Shares of Golden Minerals (TSX:AUM; NYSE-MKT: AUMN) shot up after the junior announced it would reopen its Mexico-based Velardena silver-gold mine in July as a leaner and lower cost operation.

The Colorado-headquartered firm suspended the underground operation in Durango state last June, mainly due to a decline in metal prices. Prior to that, it was processing the mine’s sulphide and oxide material in two separate plants for a combined throughput of 500 tonnes per day, with cash costs exceeding US$30 silver per oz.

However, last May it estimated if it continued running the mine for the reminder of 2013, it would have had a negative operating margin of US$5 million at metal prices US$1,500 oz. gold and US$25 per oz. silver. This caused the firm to place its sole producing asset on care and maintenance in the following month, and re-think its mine plan.

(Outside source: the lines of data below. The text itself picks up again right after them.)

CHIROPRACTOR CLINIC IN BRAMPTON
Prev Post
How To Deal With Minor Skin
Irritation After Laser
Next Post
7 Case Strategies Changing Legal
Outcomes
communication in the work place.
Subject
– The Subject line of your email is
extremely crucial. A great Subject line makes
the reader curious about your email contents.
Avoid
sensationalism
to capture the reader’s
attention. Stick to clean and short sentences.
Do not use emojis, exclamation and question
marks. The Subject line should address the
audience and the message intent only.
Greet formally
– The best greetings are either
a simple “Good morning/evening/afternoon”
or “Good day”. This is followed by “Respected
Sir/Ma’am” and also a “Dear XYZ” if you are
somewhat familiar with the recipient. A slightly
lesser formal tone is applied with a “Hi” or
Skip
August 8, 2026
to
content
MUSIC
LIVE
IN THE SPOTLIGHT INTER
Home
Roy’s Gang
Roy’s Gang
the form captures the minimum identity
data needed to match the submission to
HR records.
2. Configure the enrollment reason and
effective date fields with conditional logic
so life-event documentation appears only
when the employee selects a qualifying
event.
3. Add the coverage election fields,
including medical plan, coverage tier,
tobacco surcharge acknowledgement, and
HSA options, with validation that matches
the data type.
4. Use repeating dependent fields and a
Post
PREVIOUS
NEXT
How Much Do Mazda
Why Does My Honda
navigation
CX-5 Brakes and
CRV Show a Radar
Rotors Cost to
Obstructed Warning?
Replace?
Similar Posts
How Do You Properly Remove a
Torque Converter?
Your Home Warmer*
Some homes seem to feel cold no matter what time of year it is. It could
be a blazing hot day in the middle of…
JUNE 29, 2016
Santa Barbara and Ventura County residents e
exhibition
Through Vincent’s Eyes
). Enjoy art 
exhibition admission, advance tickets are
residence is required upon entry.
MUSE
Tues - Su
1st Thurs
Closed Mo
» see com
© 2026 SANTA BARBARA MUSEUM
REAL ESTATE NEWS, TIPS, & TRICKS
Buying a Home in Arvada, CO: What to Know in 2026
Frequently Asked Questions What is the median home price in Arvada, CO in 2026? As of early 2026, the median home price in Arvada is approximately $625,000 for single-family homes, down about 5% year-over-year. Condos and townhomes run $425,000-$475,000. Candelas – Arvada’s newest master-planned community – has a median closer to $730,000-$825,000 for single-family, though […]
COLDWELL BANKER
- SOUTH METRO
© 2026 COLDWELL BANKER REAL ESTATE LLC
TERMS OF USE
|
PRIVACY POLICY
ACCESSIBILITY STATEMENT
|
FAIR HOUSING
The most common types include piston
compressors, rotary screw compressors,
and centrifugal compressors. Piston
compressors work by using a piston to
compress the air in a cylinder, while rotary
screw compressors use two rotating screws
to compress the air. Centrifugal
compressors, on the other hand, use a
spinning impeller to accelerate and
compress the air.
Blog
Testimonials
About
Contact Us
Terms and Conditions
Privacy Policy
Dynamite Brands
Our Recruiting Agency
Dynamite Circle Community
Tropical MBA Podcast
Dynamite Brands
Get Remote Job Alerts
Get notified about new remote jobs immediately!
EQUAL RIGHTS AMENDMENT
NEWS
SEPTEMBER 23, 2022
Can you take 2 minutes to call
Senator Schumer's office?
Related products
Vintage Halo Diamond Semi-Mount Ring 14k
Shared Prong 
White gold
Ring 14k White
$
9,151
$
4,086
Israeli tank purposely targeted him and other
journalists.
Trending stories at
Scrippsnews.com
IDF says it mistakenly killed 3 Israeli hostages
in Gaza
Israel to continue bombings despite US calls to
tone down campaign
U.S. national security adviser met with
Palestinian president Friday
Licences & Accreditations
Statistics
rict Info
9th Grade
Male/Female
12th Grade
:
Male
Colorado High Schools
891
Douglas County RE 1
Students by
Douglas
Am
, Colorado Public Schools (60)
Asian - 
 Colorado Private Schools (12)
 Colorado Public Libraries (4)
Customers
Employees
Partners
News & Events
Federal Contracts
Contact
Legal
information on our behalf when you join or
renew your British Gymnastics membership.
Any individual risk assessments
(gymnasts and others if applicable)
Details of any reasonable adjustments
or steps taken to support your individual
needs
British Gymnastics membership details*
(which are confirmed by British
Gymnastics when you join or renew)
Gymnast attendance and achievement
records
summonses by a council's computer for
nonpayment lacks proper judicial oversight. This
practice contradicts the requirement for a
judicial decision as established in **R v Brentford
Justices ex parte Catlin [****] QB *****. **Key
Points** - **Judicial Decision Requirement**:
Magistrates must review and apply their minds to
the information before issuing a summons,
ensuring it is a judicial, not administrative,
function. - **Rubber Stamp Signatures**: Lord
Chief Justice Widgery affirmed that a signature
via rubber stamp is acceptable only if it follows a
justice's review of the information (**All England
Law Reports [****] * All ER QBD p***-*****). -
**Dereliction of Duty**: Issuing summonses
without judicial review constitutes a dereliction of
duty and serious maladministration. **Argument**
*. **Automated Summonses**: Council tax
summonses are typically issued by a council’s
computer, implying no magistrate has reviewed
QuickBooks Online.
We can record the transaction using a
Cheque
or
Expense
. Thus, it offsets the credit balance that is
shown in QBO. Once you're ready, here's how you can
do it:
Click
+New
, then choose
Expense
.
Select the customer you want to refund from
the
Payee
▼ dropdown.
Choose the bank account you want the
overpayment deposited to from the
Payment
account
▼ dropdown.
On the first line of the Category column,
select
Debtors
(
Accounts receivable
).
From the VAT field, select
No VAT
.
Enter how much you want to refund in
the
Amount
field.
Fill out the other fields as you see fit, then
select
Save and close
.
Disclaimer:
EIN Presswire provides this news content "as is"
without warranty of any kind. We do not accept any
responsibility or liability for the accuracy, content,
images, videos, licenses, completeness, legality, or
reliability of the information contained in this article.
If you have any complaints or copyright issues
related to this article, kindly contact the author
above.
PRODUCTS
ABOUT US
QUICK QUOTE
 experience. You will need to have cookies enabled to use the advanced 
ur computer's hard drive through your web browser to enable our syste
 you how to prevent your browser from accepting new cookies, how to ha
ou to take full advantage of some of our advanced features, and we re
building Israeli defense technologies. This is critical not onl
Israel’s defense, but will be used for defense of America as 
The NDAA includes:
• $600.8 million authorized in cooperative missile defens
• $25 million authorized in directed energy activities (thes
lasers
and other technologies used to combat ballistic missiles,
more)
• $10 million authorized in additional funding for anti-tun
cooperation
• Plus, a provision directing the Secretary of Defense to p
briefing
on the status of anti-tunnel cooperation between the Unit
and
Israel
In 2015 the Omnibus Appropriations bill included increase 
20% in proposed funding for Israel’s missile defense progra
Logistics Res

While the precious metals prices haven’t shown a significant recovery since then, the company has pared down costs by reducing throughput and its labour force, and by improving its underground infrastructure.

The firm intends to resume mining in the third quarter of 2014, focusing mostly on the San Mateo vein. It plans to stockpile the mined material until the fourth quarter, at which time it should start up the sulphide mill as well as begin mining the Terneras vein. (The San Mateo and Terneras veins were the focus of this year’s 8,000-metre drill program.)

Golden Minerals expects to process 150 tonnes per day of sulphide ores in the fourth quarter, before ramping up to 285 tonnes per day in mid-2015. This compares previously to 500 tonnes per day of sulphide and oxide ores.

Production in the fourth quarter should total around 150,000 silver-equivalent oz. (including silver and gold, but not lead and zinc) before reaching 275,000 silver-equivalent oz. per quarter in mid-2015, once the operation ramps up.

Cash costs per silver oz., net of byproduct credits, should total US$30 in the fourth quarter, before decreasing to between US$12 and US$15 in mid-2015.

“Our team has worked diligently since the suspension of operations at Velardena to streamline the operation for a restart,” Jeffrey Clevenger, the company’s chairman and CEO, said in a statement. “Once ramped up, out restart plans show incremental cash for the company of about US$5 million to US$8 million per year at today’s prices (about US$20 per oz. silver and US$1,250 per oz. gold) as compared to holding the property for the future.”

To help improve efficiencies, Golden Minerals has brought in a new team of employees, including a new general manager and managers for both the mine and mill. It has also scaled back its previous 470-person staff to 150 employees.  

On the infrastructure front, it has completed a 1.9 km long access ramp into the mine. “This ramp will provide more efficient and lower cost removal of mined material from the underground mine workings as compared to pre-suspension haulage primarily from a low capacity internal shaft,” the company explains.

All these changes, should contribute to the operation, once at full capacity, churning out 1 million to 1.2 million silver equivalent oz. a year, at cash costs of US$12 to US$15 per silver oz. net of by-product credits.

Golden Minerals soared 92% in the two days following the mine restart news to close June 19 at $1.48. Today in late afternoon, it shares were trading around $1.22.